Silverman, who has thirty-one years of continuous sobriety, vows to talk to your beloved addict who is struggling in a direct way. “I’ll tell them the unfiltered truth, and some of what I’ll talk about comes from science and research, but most of it will be my own personal experiences,” says Silverman. “My approach is less clinical and more about life skills and my own life experiences. I share my strength, and hope, and carry the message in a way that works and produces positive results.”

Scott helps addicts to stay alive, and will do everything in his power to get them the help they need in a way that is tailored to their situation and best addresses their needs.

“A lot of talent in the treatment field isn’t being utilized and a lot of phones are not ringing that should be ringing off the hook. We, as a community, need to be less afraid to pick up the phone and make that call. More phones need to be ringing,” Silverman says. “As I field, I can tell you that if we can’t help you, we’ll find someone who will. We want to help and we will do everything in our power to get people the help they need.”

Silverman believes recovery programs are not one-size-fits-all, and that the key to long-lasting sobriety lies in a long-term commitment paired with a solid recovery plan. Since 1993, Silverman has been revered as the founder of Second Chance, a non-profit he began to work with the homeless, formerly incarcerated, unemployed, and at-risk population to help end substance abuse problems and decrease violence. He now leads the treatment team at Confidential Recovery and is lauded as one of San Diego’s best crisis counselors. Silverman, a recovering alcoholic who recently celebrated thirty-one years sober, specializes in assisting individuals and their families past crises and into the treatment and recovery process.

“In a $37-billion-dollar industry where 95% of people going through treatment relapse, I’m not content to hang my hat on a five percent success rate. If you don’t get help from me, get help from somebody. I want to participate in the burning down or eradicating of the stigma of treatment, and I also want to hold the treatment providers responsible. When our clients come in for treatment, we don’t just give them a list of support meetings in the neighborhood, we give them tools they can use in sobriety.”

Scott believes in the “secret sauce” he uses with his clients, which is what the Confidential Recovery team’s platform is built upon: the idea that one size doesn’t fit all in treatment, and asking clients (after the initial six weeks of treatment) for a two-year commitment to their structured outpatient program. Silverman asserts that the commitment is made after clients have gotten their “initial diagnostic piece and they have a recovery plan and are in treatment. We want to talk with them about what the real recovery plan is and how we’ll maintain the sobriety they’ve just invested in.”

The idea, Silverman says, is to get people to realize that treatment is just the beginning. “Once we remove the anesthesia, the real issue underneath the substance abuse problem needs to be dealt with. That process takes longer than six weeks, which is why we ask for a longer-term commitment to their recovery.”

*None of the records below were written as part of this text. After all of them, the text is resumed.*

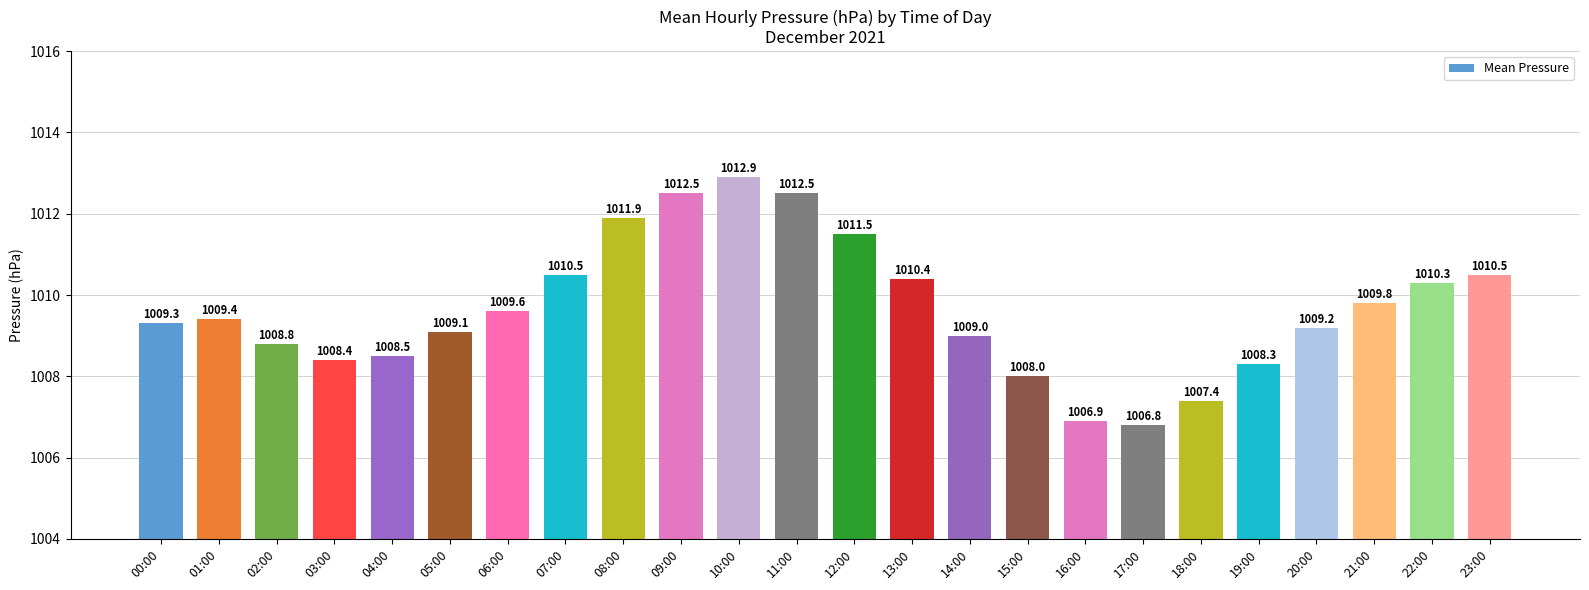

The chart shows a value of 1008.8 at 02:00. True or false?

True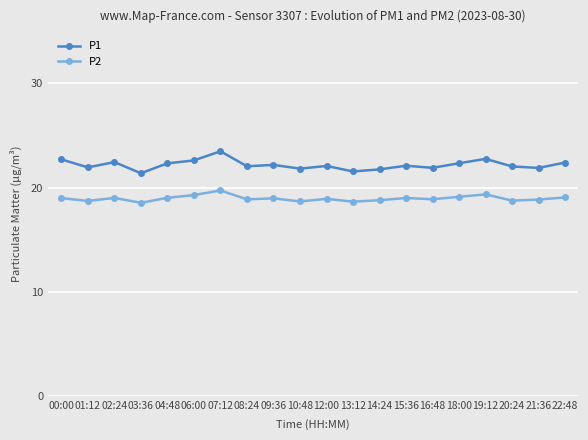

What is the label of the 1st point from the left?

00:00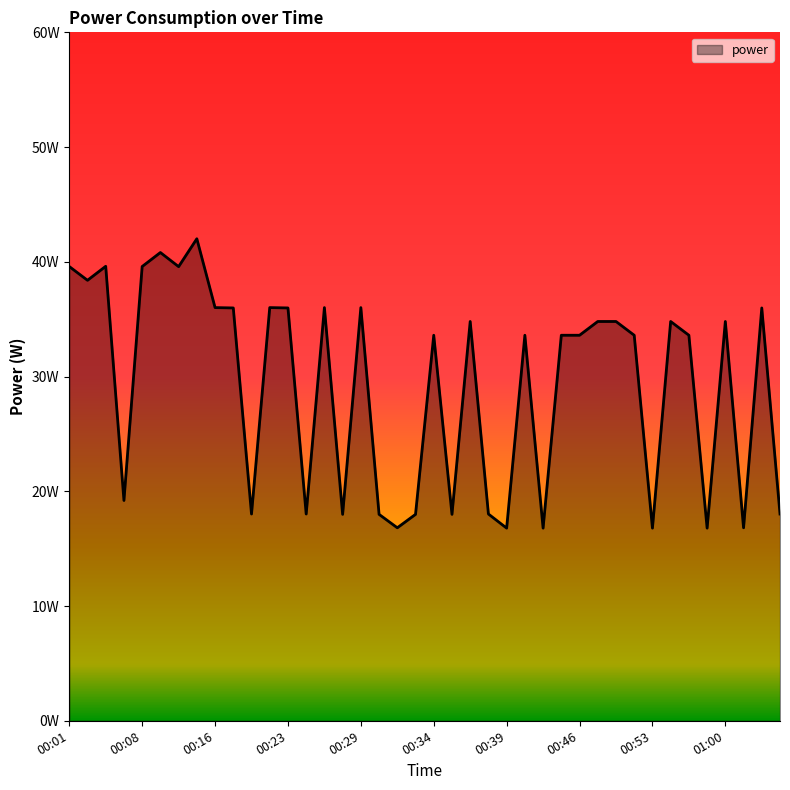

Does the chart display data point markers on the line(s)?

No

Silverman also believes in the power of treating the whole family, and believes that if all members get the help they need, no matter if they do or do not drink or use, the likelihood of success will be greater.

“At the end of the day, I want people to know that they do have options,” says Silverman. “What you’re doing got you here, and your best thinking got you here, so if you keep doing what you’re doing, are you going to get what it is you’re seeking out of life? And if you’re not, what do we need to do to take a look at that. What are some alternative to what you thought were your best decision-making processes? Let’s take a deep breath and deal with the problem in a way that is proactive instead of reactive.”